Lavinia Goodell, May 1872
In early 1872, newspapers reported the scandalous story that Sarah Smiley, a Quaker woman, had been allowed to preach in a Brooklyn Presbyterian church. Lavinia Goodell, who had moved from Brooklyn to Janesville, Wisconsin the previous year, followed the story with interest and wrote a series of articles expressing her support that women should be allowed in the ministry – and in every other profession. Read more here.
Professor S.C. Bartlett, D.D., who was then a professor at the Chicago Theological Seminary and later became the president of Dartmouth College, wrote lengthy opinion pieces for the Advance, a weekly publication of the Congregational Church, arguing that St. Paul himself forbade women from preaching and how dare Ms. Smiley or anyone else think otherwise.
Bartlett’s articles caught the attention of Henry Ward Beecher, the famous pastor whose Brooklyn church Lavinia had sometimes attended.
Beecher was a woman’s rights advocate and countered Bartlett’s arguments.

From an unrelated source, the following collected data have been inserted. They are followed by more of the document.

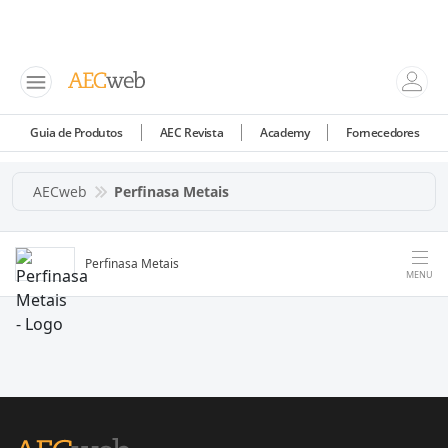
Guia de Produtos
AEC Revista
Academy
Fornecedores
AECweb
Perfinasa Metais
Perfinasa Metais
MENU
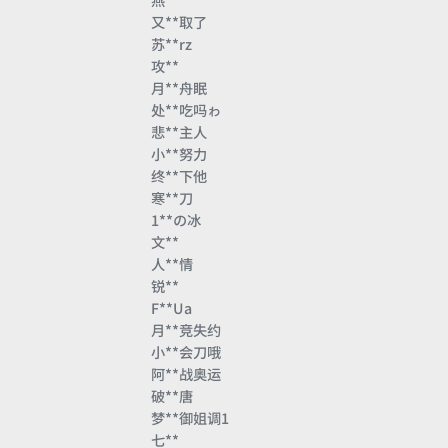
燕**
又**取了
苏**rz
攻**
月**舟眠
处**吃吗ゎ
悲**主人
小**努力
终**下他
寒**刀
1**の冰
文**
人**情
锐**
F**Ua
月**竞失约
小**会刀哦
阿**战奥运
破**唐
梦**御姐调1
七**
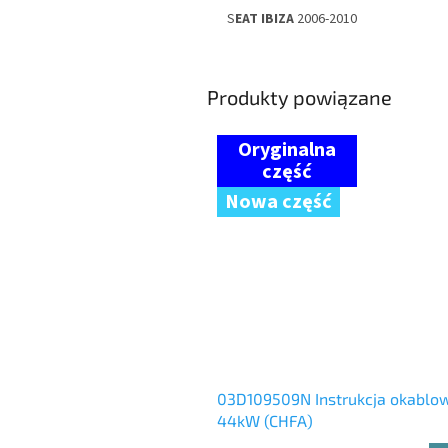
S
EAT IBIZA
2006-2010
Produkty powiązane
Nowa część
03D109509N Instrukcja okablow
44kW (CHFA)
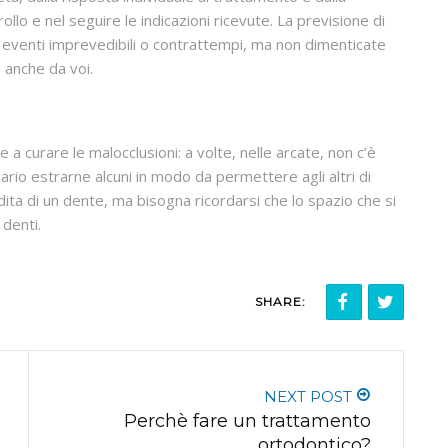
llo e nel seguire le indicazioni ricevute. La previsione di
i eventi imprevedibili o contrattempi, ma non dimenticate
 anche da voi.
a curare le malocclusioni: a volte, nelle arcate, non c’è
ario estrarne alcuni in modo da permettere agli altri di
rdita di un dente, ma bisogna ricordarsi che lo spazio che si
 denti.
SHARE:
NEXT POST
Perchè fare un trattamento
ortodontico?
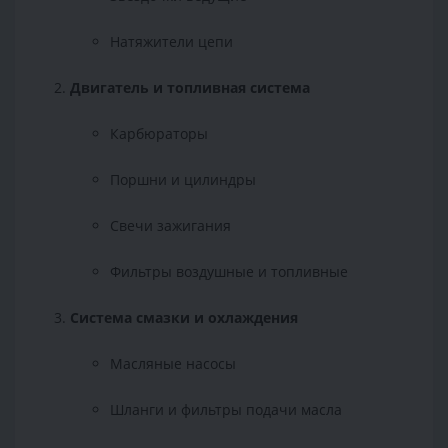
Натяжители цепи
Двигатель и топливная система
Карбюраторы
Поршни и цилиндры
Свечи зажигания
Фильтры воздушные и топливные
Система смазки и охлаждения
Масляные насосы
Шланги и фильтры подачи масла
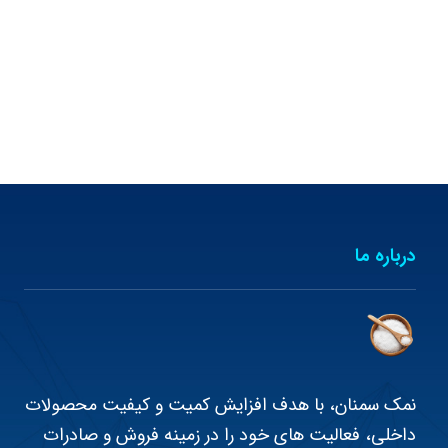
درباره ما
نمک سمنان، با هدف افزایش کمیت و کیفیت محصولات
داخلی، فعالیت های خود را در زمینه فروش و صادرات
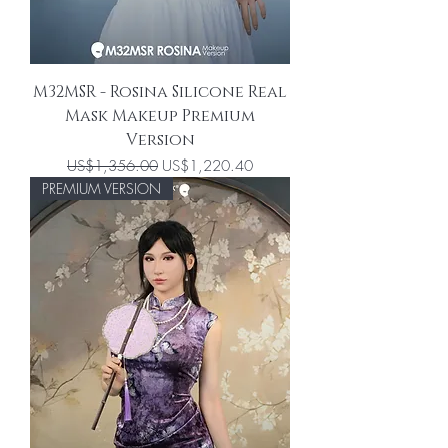
M32MSR - Rosina Silicone Real
Mask Makeup Premium
Version
一般價格
促銷價格
US$1,356.00
US$1,220.40
PREMIUM VERSION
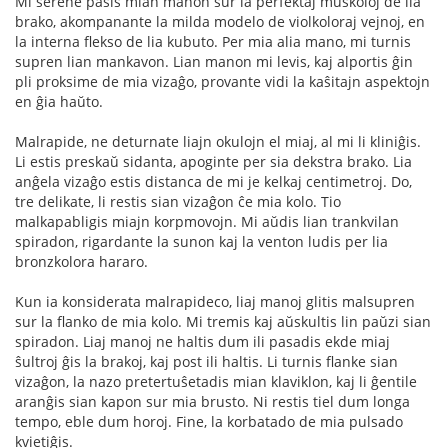
Mi serene pasis mian manon sur la perfektaj muskoloj de lia
brako, akompanante la milda modelo de violkoloraj vejnoj, en
la interna flekso de lia kubuto. Per mia alia mano, mi turnis
supren lian mankavon. Lian manon mi levis, kaj alportis ĝin
pli proksime de mia vizaĝo, provante vidi la kaŝitajn aspektojn
en ĝia haŭto.
Malrapide, ne deturnate liajn okulojn el miaj, al mi li kliniĝis.
Li estis preskaŭ sidanta, apoginte per sia dekstra brako. Lia
anĝela vizaĝo estis distanca de mi je kelkaj centimetroj. Do,
tre delikate, li restis sian vizaĝon ĉe mia kolo. Tio
malkapabligis miajn korpmovojn. Mi aŭdis lian trankvilan
spiradon, rigardante la sunon kaj la venton ludis per lia
bronzkolora hararo.
Kun ia konsiderata malrapideco, liaj manoj glitis malsupren
sur la flanko de mia kolo. Mi tremis kaj aŭskultis lin paŭzi sian
spiradon. Liaj manoj ne haltis dum ili pasadis ekde miaj
ŝultroj ĝis la brakoj, kaj post ili haltis. Li turnis flanke sian
vizaĝon, la nazo pretertuŝetadis mian klaviklon, kaj li ĝentile
aranĝis sian kapon sur mia brusto. Ni restis tiel dum longa
tempo, eble dum horoj. Fine, la korbatado de mia pulsado
kvietiĝis.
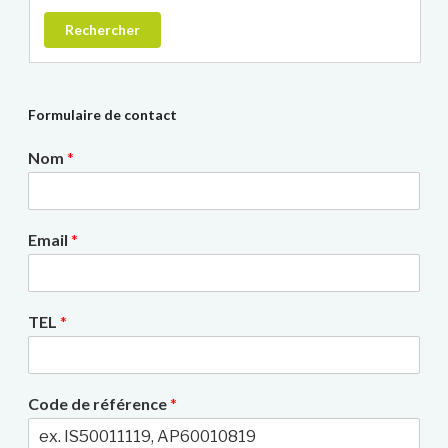
Rechercher
Formulaire de contact
Nom
*
Email
*
TEL
*
Code de référence
*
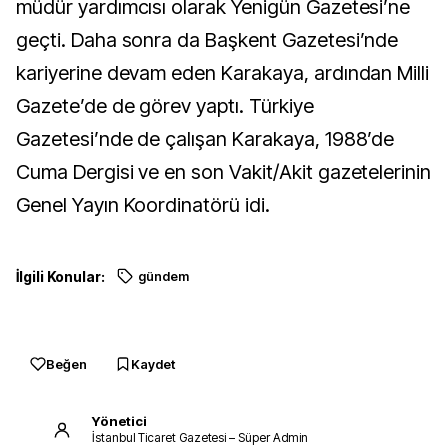
müdür yardımcısı olarak Yenigün Gazetesi’ne
geçti. Daha sonra da Başkent Gazetesi’nde
kariyerine devam eden Karakaya, ardından Milli
Gazete’de de görev yaptı. Türkiye
Gazetesi’nde de çalışan Karakaya, 1988’de
Cuma Dergisi ve en son Vakit/Akit gazetelerinin
Genel Yayın Koordinatörü idi.
İlgili Konular:
gündem
Beğen
Kaydet
Yönetici
İstanbul Ticaret Gazetesi – Süper Admin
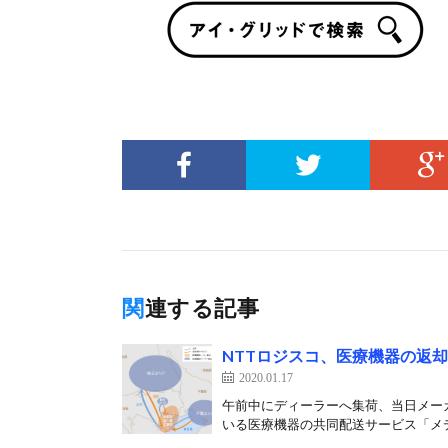
関連する記事
NTTロジスコ、医療機器の返
2020.01.17
午前中にディーラーへ集荷、当日メーカー
いる医療機器の共同配送サービス「メデ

This led to a spirited back and forth between the two men.
“Is woman’s position one of equality with man, or subjection to him?”
Lavinia Goodell, August 1873
In the summer of 1873, a year before she became a lawyer, Lavinia Goodell read an editorial titled “Woman Suffrage and Marriage” that had appeared in the Cincinnati Gazette. The premise of the piece was that there was no point in allowing women to vote because they would obviously vote in lock step with their husbands. As the Gazette put it, “To give the wife a vote, so that she may vote as her husband does, is simply to give the married man two votes.” Lavinia found this notion “exasperatingly absurd” and promptly wrote an article responding to it.
Lavinia read the offending Cincinnati Gazette piece when it was reprinted in full in the July 19, 1873 issue of Lucy Stone’s Woman’s Journal. Lucy Stone herself introduced the piece with the heading “An enemy’s view.”
Lavinia’s response appeared in the August 16, 1873 issue of the Woman’s Journal. She wrote:
Is woman’s position one of equality with man, or subjection to him? This is the question at issue between woman suffragists and their opponents…. No one among us has ever tried to … put [this issue] out of sight. That has been left for our opponents to do; and most of them have had the shrewdness and good policy to do it.
“If women be voted for, what shall longer hinder them from voting?”
Lavinia Goodell, March 1874
Lavinia Goodell was an avid reader and did not shy away from reading materials with which she disagreed. When that occurred, she would sometimes write a rebuttal piece in order to share her opposing viewpoint with the publication’s readers. She did this in March of 1874, three months before being admitted to practice law. Her target was an article in the Advance, a weekly publication of the Congregational Church, that proclaimed, “Taxation without representation is sometimes right.” In an article published in the Woman’s Journal, Lavinia said this notion was “enough to make a monarchist tear his hair with regret.”
Lavinia then turned the discussion, as she often did, to the right to vote. She noted that in the Middle Ages, “those paying taxes on property had the right of voting for members of Parliament,” which was the body that gave or withheld funds. so it became a principle of English common law “that those protected owed allegiance, and that those taxed should be represented.”